Problem: Count the lines below that contain the string "tabla", with uppercase and lowercase letters treated as different, and reply with the number alone.
--- --- ---
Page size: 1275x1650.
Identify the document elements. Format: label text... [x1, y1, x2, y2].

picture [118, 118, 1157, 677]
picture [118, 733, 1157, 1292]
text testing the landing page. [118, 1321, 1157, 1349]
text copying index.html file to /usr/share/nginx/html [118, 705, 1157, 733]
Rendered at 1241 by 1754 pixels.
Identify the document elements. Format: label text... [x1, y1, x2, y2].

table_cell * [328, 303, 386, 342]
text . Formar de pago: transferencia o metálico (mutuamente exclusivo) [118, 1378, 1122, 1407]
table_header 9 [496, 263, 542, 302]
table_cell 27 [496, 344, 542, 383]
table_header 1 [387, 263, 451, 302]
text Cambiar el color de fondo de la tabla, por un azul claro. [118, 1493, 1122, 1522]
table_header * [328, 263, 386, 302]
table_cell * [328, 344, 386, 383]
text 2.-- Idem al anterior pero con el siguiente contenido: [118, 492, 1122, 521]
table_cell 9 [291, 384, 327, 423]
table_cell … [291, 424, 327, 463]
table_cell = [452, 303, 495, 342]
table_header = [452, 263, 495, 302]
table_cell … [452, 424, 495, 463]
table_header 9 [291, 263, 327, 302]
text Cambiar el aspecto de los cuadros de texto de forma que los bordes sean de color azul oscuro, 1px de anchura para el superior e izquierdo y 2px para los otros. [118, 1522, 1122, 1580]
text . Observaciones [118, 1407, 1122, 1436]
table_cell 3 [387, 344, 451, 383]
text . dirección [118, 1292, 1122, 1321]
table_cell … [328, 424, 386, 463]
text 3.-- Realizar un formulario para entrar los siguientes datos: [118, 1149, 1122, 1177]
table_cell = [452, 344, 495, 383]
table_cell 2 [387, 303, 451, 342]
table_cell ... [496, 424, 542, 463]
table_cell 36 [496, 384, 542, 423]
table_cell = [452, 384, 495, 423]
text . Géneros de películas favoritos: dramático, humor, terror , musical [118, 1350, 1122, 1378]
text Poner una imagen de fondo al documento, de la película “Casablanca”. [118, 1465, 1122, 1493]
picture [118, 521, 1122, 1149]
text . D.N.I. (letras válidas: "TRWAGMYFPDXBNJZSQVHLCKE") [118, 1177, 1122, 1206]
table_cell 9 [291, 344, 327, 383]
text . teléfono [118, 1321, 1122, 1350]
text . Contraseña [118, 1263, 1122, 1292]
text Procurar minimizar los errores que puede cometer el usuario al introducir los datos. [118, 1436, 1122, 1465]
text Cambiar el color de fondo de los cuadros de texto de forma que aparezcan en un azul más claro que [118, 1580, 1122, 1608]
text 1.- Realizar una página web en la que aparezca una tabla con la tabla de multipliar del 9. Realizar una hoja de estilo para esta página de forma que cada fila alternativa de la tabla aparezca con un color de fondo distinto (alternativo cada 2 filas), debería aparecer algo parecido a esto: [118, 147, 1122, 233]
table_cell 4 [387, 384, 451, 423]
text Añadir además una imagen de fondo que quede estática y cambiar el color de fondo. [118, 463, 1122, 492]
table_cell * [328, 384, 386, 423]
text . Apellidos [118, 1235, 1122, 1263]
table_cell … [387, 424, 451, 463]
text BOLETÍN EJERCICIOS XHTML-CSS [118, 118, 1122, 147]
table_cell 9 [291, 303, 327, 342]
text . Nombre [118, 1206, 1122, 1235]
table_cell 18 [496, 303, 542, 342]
--- --- ---
Answer: 2